First agriculture, and then industry, changed two fundamental things about the human experience. The accumulation of personal property allowed people to make more and more individualistic choices about their lives, and those choices unavoidably diminished group efforts toward a common good. And as society modernized, people found themselves able to live independently from any communal group. A person living in a modern city or a suburb can, for the first time in history, go through an entire day or an entire life mostly encountering complete strangers. They can be surrounded by others and yet feel deeply, dangerously alone.
The evidence that this is hard on us is overwhelming. Modern society despite its nearly miraculous advances in medicine, science, and technology is afflicted with some of the highest rates of depression, schizophrenia, poor health, anxiety, and chronic loneliness in human history.

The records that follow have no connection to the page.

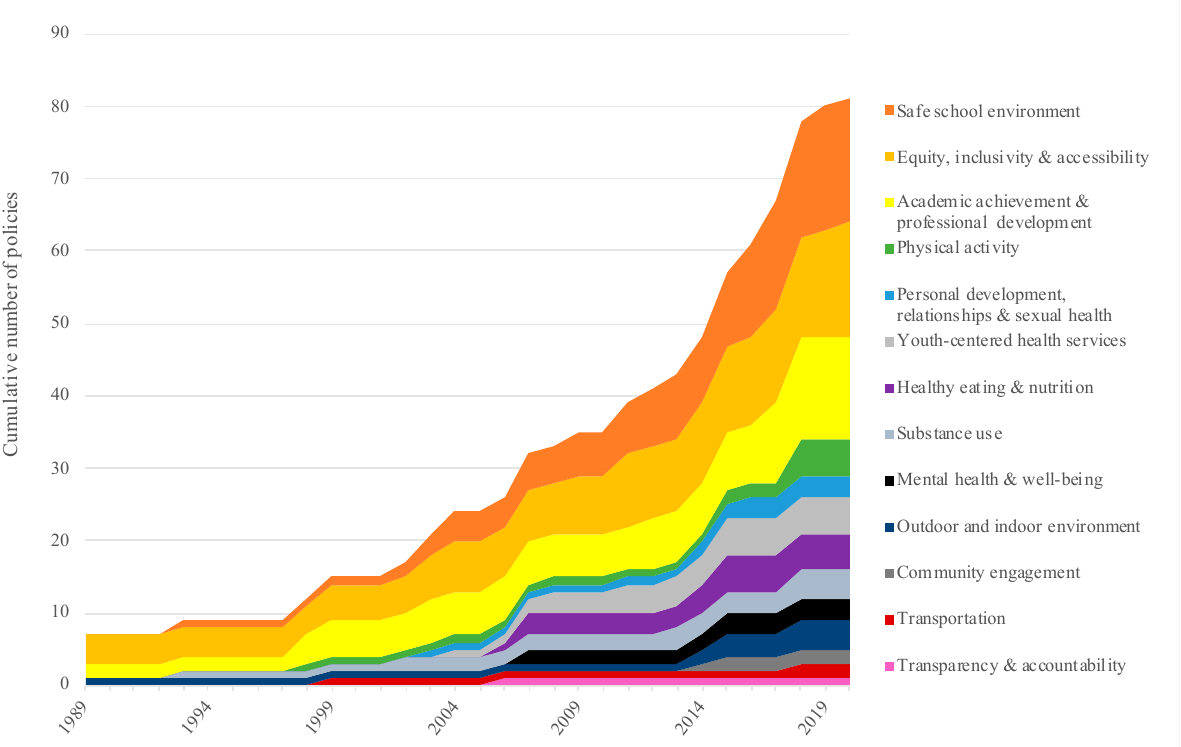
Figure 2. Growth in Nova Scotia Provincial-level Policies According to Health Promotion Topic: 1989–2020. Growth in the number of Nova Scotia provincial-level policies over time was examined according to the initial policy implementation date, allowing for improved understanding of which health promotion topics accrued new policies at higher or lower rates during this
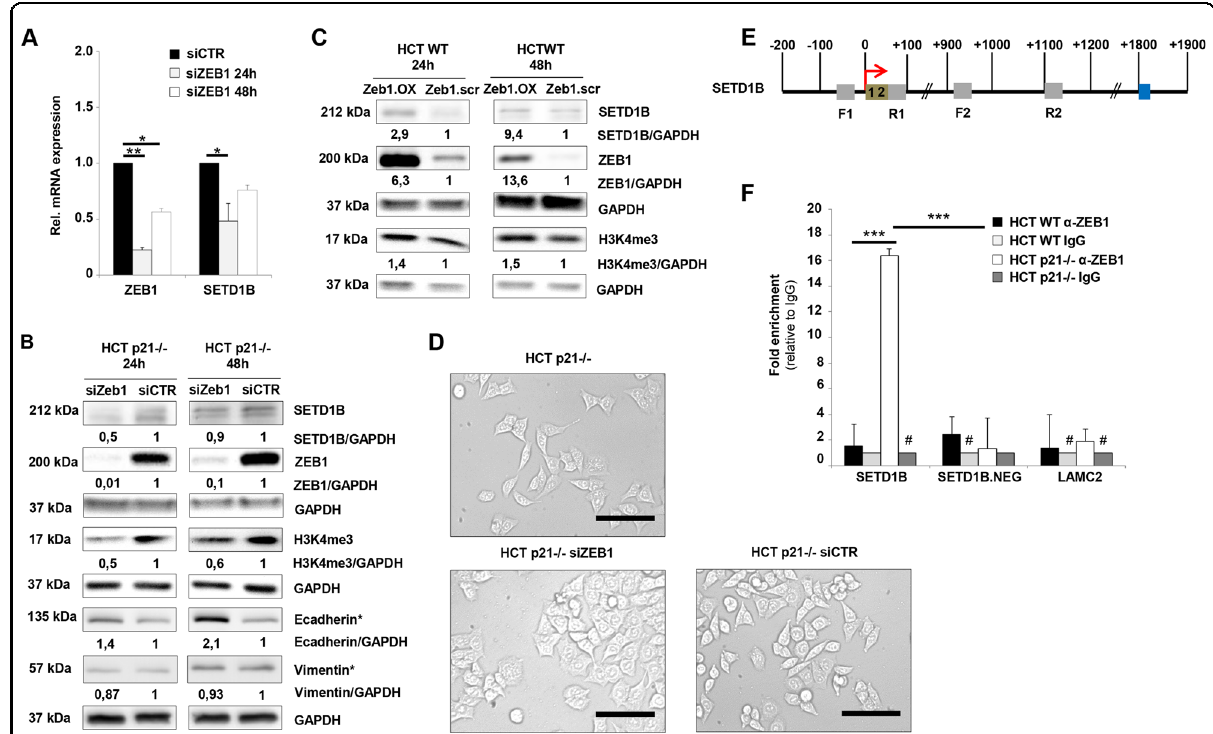
Fig. 2 ZEB1 affects the expression of chromatin modi fi cation enzymes. a , b RT-qPCR analysis of SETD1B and representative western blot analysis of E-Cadherin, Vimentin, SETD1B, and H3K4me3 in HCT p21 – / – cells upon ZEB1 knockdown after siRNA transfection; n = 3 (* p < 0.05; ** p < 0.01). Fold expression (western blot) is represented relative to GAPDH loading control; n = 3. *Samples were loaded on the same membrane c Representative western blot analysis of SETD1B and H3K4me3 in HCT WT cells upon ZEB1 overexpression after transfection; n = 3. Fold expression is represented relative to GAPDH loading control; n = 3. d Representative phase contrast images of HCT p21 – / – cells and of HCT p21 – / – cells upon ZEB1 knockdown after siRNA transfection for 24 h; Phase contrast magni fi cation = 200×; Scale bar = 100 μm; n ≥ 4. e Schematic display of promoter regions for SETD1B with respective ZEB1 E-Box binding sites (olive green), ZEB1 Z-Box binding site (blue), primer pairs (gray) and transcription start site (TSS) (red arrow). f ChIP analysis of ZEB1 binding capacity to SETD1B promoter region showing an increase of ZEB1 binding after loss of p21; n = 3 (*** p < 0.001). a , f Mean ± s.e.m. Unpaired two-tailed Student ’ s t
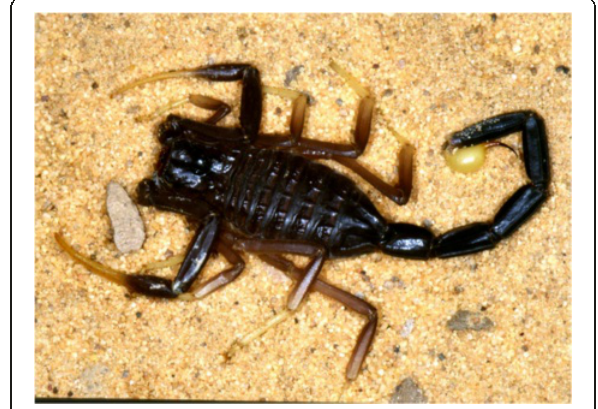
Fig. 8 Leiurus jordanensis Lourenço, Modry, Amr, 2002; female from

A wealthy person who has never had to rely on help and resources from his community is leading a privileged life that falls way outside more than a million years of human experience.
Communities that have been devastated by natural or man-made disasters almost never lapse into chaos and disorder. If anything, social bonds are reinforced during disasters, and people overwhelmingly devote their energies toward the good of the community rather than just themselves. What catastrophes seem to do sometimes in the course of a few minutes is turn back the clock on ten thousand years of social evolution. Self-interest gets subsumed into group interest because there is no survival outside group survival, and that creates a social bond that many people sorely miss.
A modern soldier returning from combat or a survivor of Sarajevo goes from the kind of close-knit group that humans evolved for, back into a society where most people work outside the home, children are educated by strangers, families are isolated from wider communities, and personal gain almost completely eclipses collective good. Whatever the technological advances of modern society and they're nearly miraculous the individualized lifestyles that those technologies spawn seem to be deeply brutalizing to the human spirit.
Soldiers experience this tribal way of thinking at war, but when they come home they realize that the tribe they were actually fighting for wasn't their country, it was their unit.